»»
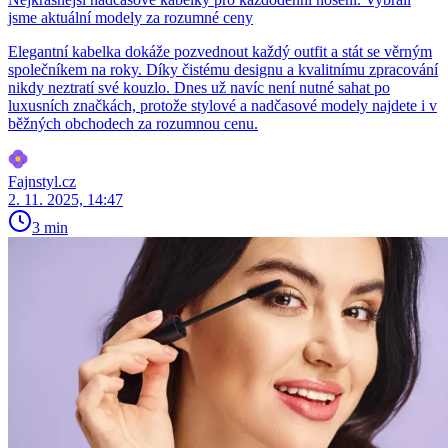
jsme aktuální modely za rozumné ceny
Elegantní kabelka dokáže pozvednout každý outfit a stát se věrným
společníkem na roky. Díky čistému designu a kvalitnímu zpracování
nikdy neztratí své kouzlo. Dnes už navíc není nutné sahat po
luxusních značkách, protože stylové a nadčasové modely najdete i v
běžných obchodech za rozumnou cenu.
Fajnstyl.cz
2. 11. 2025, 14:47
3 min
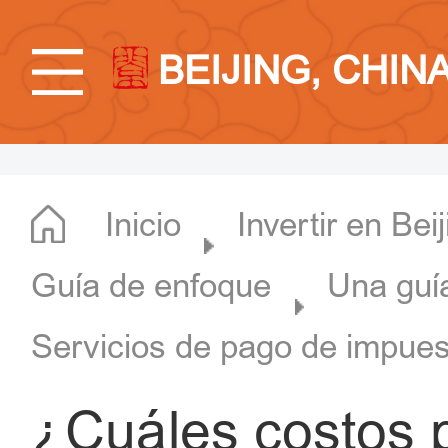
BEIJING, CHIN
Inicio
Invertir en Bei
Guía de enfoque
Una guí
Servicios de pago de impue
¿Cuáles costos 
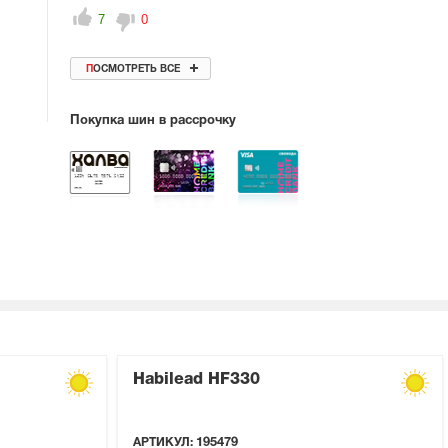
7
0
ПОСМОТРЕТЬ ВСЕ
Покупка шин в рассрочку
Habilead HF330
АРТИКУЛ:
195479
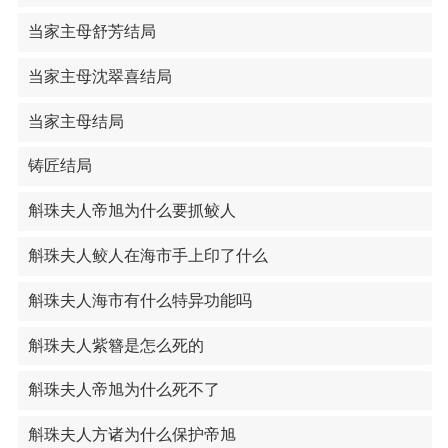
当家主母舒芳结局
当家主母沈翠喜结局
当家主母结局
铸匠结局
斛珠夫人帝旭为什么要抓鲛人
斛珠夫人鲛人在海市手上印了什么
斛珠夫人海市有什么特异功能吗
斛珠夫人紫簪是怎么死的
斛珠夫人帝旭为什么死不了
斛珠夫人方诸为什么保护帝旭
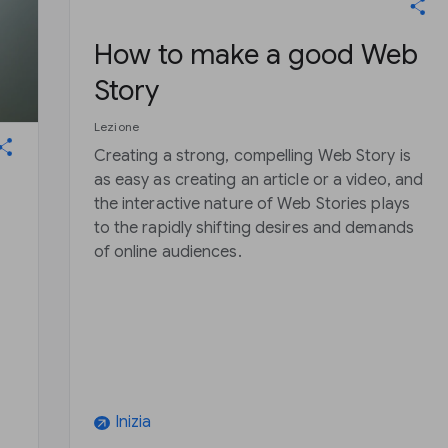
How to make a good Web
Story
Lezione
Creating a strong, compelling Web Story is
as easy as creating an article or a video, and
the interactive nature of Web Stories plays
to the rapidly shifting desires and demands
of online audiences.
Inizia
arrow_outward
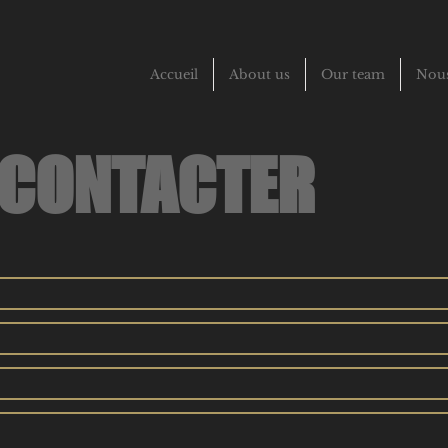
Accueil
About us
Our team
Nous
 CONTACTER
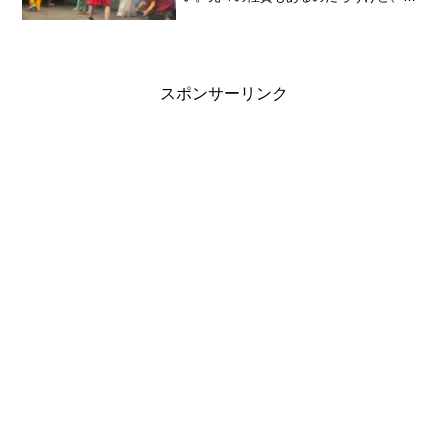
学者みたい。芸術系の道へ進み、大学卒
業後、在学中に立ち上げたNPOをやりつ
つ企業等への就職はしていない。経済的
には豊かでは無いけど心...
スポンサーリンク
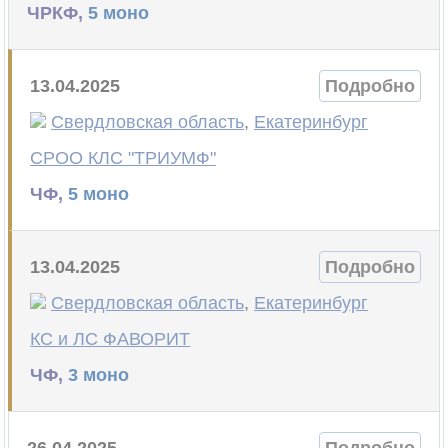
ЧРКФ,
5 моно
13.04.2025
Подробно
Свердловская область
,
Екатеринбург
СРОО КЛС "ТРИУМФ"
ЧФ,
5 моно
13.04.2025
Подробно
Свердловская область
,
Екатеринбург
КС и ЛС ФАВОРИТ
ЧФ,
3 моно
««
Every line of the listing above that contains "modely" is to be copied.

jsme aktuální modely za rozumné ceny
luxusních značkách, protože stylové a nadčasové modely najdete i v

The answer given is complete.